▶ [PROBLEM DETAILS]
Report each line in the records below that contains the word "right", copying every such line in full.

— START OF WORKING DATA —

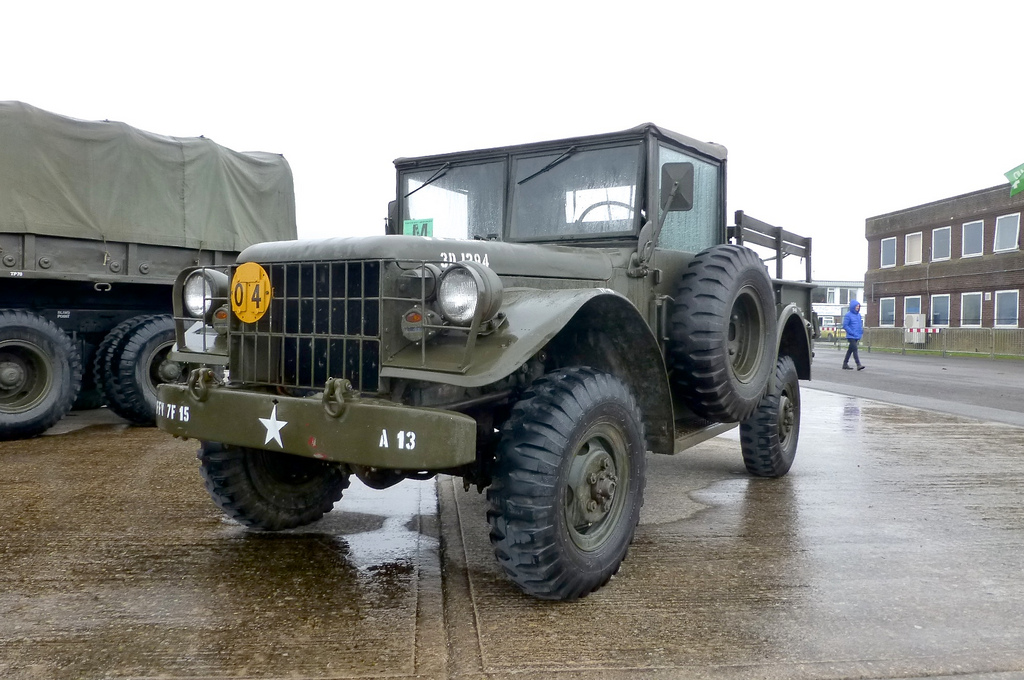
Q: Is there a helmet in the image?
A: No, there are no helmets.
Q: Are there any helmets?
A: No, there are no helmets.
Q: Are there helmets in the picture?
A: No, there are no helmets.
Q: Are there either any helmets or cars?
A: No, there are no helmets or cars.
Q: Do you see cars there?
A: No, there are no cars.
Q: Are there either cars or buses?
A: No, there are no cars or buses.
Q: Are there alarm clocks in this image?
A: No, there are no alarm clocks.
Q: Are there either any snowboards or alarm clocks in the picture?
A: No, there are no alarm clocks or snowboards.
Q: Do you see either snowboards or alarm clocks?
A: No, there are no alarm clocks or snowboards.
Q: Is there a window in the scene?
A: Yes, there are windows.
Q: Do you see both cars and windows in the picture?
A: No, there are windows but no cars.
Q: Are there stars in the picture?
A: Yes, there is a star.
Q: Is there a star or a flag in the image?
A: Yes, there is a star.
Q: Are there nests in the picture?
A: No, there are no nests.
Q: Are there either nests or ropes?
A: No, there are no nests or ropes.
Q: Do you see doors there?
A: Yes, there is a door.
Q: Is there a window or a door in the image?
A: Yes, there is a door.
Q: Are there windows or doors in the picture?
A: Yes, there is a door.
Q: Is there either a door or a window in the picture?
A: Yes, there is a door.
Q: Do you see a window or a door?
A: Yes, there is a door.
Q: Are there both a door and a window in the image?
A: Yes, there are both a door and a window.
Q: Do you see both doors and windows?
A: Yes, there are both a door and a window.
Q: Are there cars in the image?
A: No, there are no cars.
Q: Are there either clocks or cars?
A: No, there are no cars or clocks.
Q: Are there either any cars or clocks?
A: No, there are no cars or clocks.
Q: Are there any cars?
A: No, there are no cars.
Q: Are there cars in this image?
A: No, there are no cars.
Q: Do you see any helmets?
A: No, there are no helmets.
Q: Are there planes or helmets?
A: No, there are no helmets or planes.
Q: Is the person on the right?
A: Yes, the person is on the right of the image.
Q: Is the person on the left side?
A: No, the person is on the right of the image.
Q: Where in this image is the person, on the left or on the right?
A: The person is on the right of the image.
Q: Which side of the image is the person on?
A: The person is on the right of the image.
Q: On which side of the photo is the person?
A: The person is on the right of the image.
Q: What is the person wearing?
A: The person is wearing a jacket.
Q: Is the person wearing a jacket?
A: Yes, the person is wearing a jacket.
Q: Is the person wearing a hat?
A: No, the person is wearing a jacket.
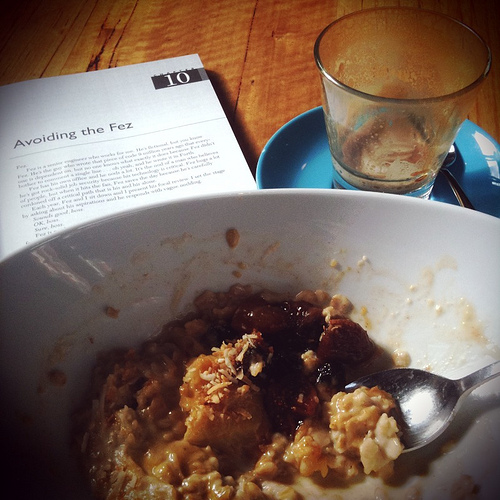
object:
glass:
[314, 7, 492, 202]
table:
[3, 3, 498, 221]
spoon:
[345, 361, 500, 454]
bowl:
[0, 185, 499, 500]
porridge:
[78, 296, 411, 500]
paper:
[1, 54, 255, 262]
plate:
[255, 100, 500, 216]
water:
[331, 129, 445, 192]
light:
[398, 388, 433, 428]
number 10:
[165, 72, 190, 87]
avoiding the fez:
[14, 122, 132, 149]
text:
[16, 128, 220, 238]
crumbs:
[96, 365, 186, 452]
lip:
[313, 6, 491, 104]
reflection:
[473, 131, 500, 186]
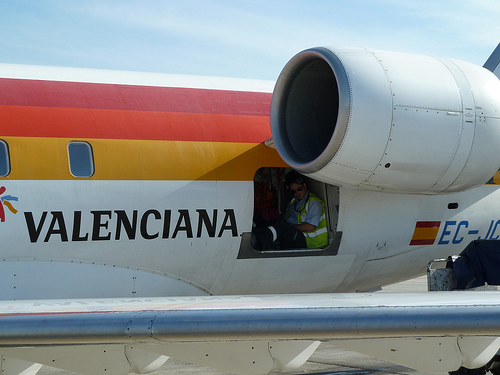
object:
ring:
[270, 46, 348, 171]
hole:
[253, 167, 334, 261]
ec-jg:
[435, 214, 498, 244]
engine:
[262, 40, 498, 192]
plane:
[4, 29, 498, 372]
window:
[69, 141, 94, 173]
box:
[404, 213, 445, 247]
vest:
[288, 198, 333, 250]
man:
[259, 182, 333, 252]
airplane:
[2, 47, 487, 372]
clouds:
[1, 4, 499, 78]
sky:
[4, 2, 498, 82]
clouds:
[1, 2, 497, 69]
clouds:
[4, 2, 496, 89]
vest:
[286, 193, 333, 254]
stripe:
[301, 225, 326, 243]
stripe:
[266, 222, 282, 247]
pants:
[250, 218, 302, 248]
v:
[19, 205, 48, 246]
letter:
[48, 207, 71, 251]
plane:
[0, 57, 483, 325]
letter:
[160, 198, 170, 238]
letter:
[87, 196, 110, 256]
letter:
[155, 196, 177, 253]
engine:
[257, 42, 498, 209]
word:
[22, 202, 238, 251]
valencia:
[19, 204, 240, 247]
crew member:
[279, 180, 329, 240]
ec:
[437, 216, 471, 250]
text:
[19, 205, 242, 252]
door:
[250, 167, 344, 261]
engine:
[259, 33, 499, 200]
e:
[428, 207, 460, 262]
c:
[450, 208, 469, 250]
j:
[469, 218, 497, 253]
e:
[443, 210, 466, 253]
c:
[137, 200, 165, 243]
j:
[483, 208, 487, 234]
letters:
[15, 183, 251, 267]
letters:
[434, 221, 453, 246]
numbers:
[480, 217, 498, 240]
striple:
[0, 136, 273, 187]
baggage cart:
[433, 232, 487, 302]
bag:
[293, 207, 360, 257]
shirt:
[282, 198, 330, 241]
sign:
[24, 195, 240, 252]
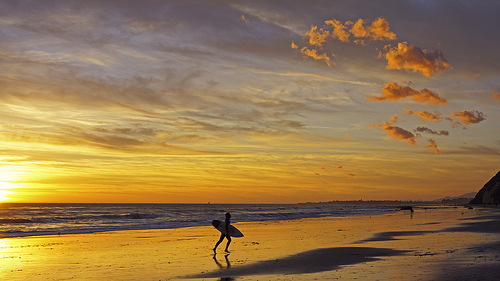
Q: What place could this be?
A: It is a beach.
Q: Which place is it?
A: It is a beach.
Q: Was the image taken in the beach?
A: Yes, it was taken in the beach.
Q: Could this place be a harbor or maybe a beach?
A: It is a beach.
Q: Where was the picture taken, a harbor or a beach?
A: It was taken at a beach.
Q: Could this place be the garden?
A: No, it is the beach.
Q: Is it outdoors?
A: Yes, it is outdoors.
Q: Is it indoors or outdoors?
A: It is outdoors.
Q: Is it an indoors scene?
A: No, it is outdoors.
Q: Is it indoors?
A: No, it is outdoors.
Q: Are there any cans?
A: No, there are no cans.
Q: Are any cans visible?
A: No, there are no cans.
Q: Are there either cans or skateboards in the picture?
A: No, there are no cans or skateboards.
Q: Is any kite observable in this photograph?
A: No, there are no kites.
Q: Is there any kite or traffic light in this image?
A: No, there are no kites or traffic lights.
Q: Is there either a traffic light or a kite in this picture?
A: No, there are no kites or traffic lights.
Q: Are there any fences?
A: No, there are no fences.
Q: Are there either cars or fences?
A: No, there are no fences or cars.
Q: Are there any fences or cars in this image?
A: No, there are no fences or cars.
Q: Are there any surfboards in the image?
A: Yes, there is a surfboard.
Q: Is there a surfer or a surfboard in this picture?
A: Yes, there is a surfboard.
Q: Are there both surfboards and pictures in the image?
A: No, there is a surfboard but no pictures.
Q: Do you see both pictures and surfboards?
A: No, there is a surfboard but no pictures.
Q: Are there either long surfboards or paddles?
A: Yes, there is a long surfboard.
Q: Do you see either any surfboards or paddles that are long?
A: Yes, the surfboard is long.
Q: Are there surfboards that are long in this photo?
A: Yes, there is a long surfboard.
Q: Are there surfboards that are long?
A: Yes, there is a surfboard that is long.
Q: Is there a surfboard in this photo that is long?
A: Yes, there is a surfboard that is long.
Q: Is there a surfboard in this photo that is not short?
A: Yes, there is a long surfboard.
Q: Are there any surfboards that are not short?
A: Yes, there is a long surfboard.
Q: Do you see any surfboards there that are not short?
A: Yes, there is a long surfboard.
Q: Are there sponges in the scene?
A: No, there are no sponges.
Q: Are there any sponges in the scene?
A: No, there are no sponges.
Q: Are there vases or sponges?
A: No, there are no sponges or vases.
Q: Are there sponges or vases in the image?
A: No, there are no sponges or vases.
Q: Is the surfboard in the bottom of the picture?
A: Yes, the surfboard is in the bottom of the image.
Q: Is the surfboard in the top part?
A: No, the surfboard is in the bottom of the image.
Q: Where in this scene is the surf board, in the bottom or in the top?
A: The surf board is in the bottom of the image.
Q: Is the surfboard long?
A: Yes, the surfboard is long.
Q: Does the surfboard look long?
A: Yes, the surfboard is long.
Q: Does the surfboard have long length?
A: Yes, the surfboard is long.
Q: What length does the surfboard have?
A: The surfboard has long length.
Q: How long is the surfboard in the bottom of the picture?
A: The surfboard is long.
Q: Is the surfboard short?
A: No, the surfboard is long.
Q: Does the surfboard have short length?
A: No, the surfboard is long.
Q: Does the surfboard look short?
A: No, the surfboard is long.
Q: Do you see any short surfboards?
A: No, there is a surfboard but it is long.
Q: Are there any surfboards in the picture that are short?
A: No, there is a surfboard but it is long.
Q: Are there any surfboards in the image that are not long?
A: No, there is a surfboard but it is long.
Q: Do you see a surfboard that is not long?
A: No, there is a surfboard but it is long.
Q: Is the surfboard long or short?
A: The surfboard is long.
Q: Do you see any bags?
A: No, there are no bags.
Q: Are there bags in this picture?
A: No, there are no bags.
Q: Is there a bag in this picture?
A: No, there are no bags.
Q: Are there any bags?
A: No, there are no bags.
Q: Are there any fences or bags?
A: No, there are no bags or fences.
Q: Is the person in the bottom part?
A: Yes, the person is in the bottom of the image.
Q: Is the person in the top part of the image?
A: No, the person is in the bottom of the image.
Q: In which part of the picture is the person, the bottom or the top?
A: The person is in the bottom of the image.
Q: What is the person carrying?
A: The person is carrying a surfboard.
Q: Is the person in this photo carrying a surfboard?
A: Yes, the person is carrying a surfboard.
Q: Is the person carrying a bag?
A: No, the person is carrying a surfboard.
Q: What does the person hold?
A: The person holds the surfboard.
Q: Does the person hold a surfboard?
A: Yes, the person holds a surfboard.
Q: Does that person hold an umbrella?
A: No, the person holds a surfboard.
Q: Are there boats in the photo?
A: No, there are no boats.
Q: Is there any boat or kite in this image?
A: No, there are no boats or kites.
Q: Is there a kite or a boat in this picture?
A: No, there are no boats or kites.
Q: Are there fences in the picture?
A: No, there are no fences.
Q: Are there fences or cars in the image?
A: No, there are no fences or cars.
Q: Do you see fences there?
A: No, there are no fences.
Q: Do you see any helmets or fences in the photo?
A: No, there are no fences or helmets.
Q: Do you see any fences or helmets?
A: No, there are no fences or helmets.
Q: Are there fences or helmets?
A: No, there are no fences or helmets.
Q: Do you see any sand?
A: Yes, there is sand.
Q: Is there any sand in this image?
A: Yes, there is sand.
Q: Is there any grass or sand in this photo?
A: Yes, there is sand.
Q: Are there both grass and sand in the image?
A: No, there is sand but no grass.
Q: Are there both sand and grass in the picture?
A: No, there is sand but no grass.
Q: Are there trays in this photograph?
A: No, there are no trays.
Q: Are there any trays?
A: No, there are no trays.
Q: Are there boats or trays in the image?
A: No, there are no trays or boats.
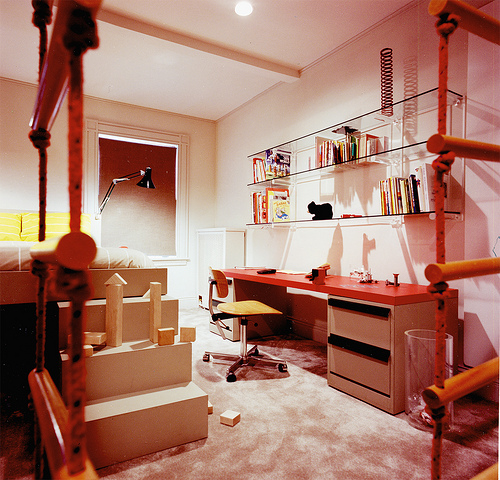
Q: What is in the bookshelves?
A: Books.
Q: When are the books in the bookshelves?
A: Now.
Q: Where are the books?
A: In the bookshelves.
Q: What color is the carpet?
A: Off white.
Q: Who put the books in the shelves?
A: A person.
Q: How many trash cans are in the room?
A: One.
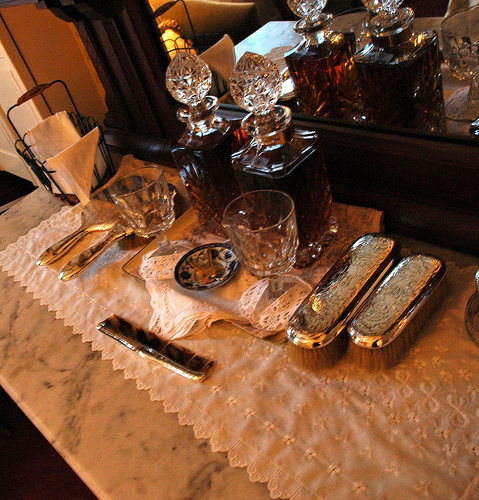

— END OF WORKING DATA —

▶ [ANSWER TO THIS TASK]
Q: Is the person on the right?
A: Yes, the person is on the right of the image.
A: No, the person is on the right of the image.
Q: Where in this image is the person, on the left or on the right?
A: The person is on the right of the image.
A: The person is on the right of the image.
A: The person is on the right of the image.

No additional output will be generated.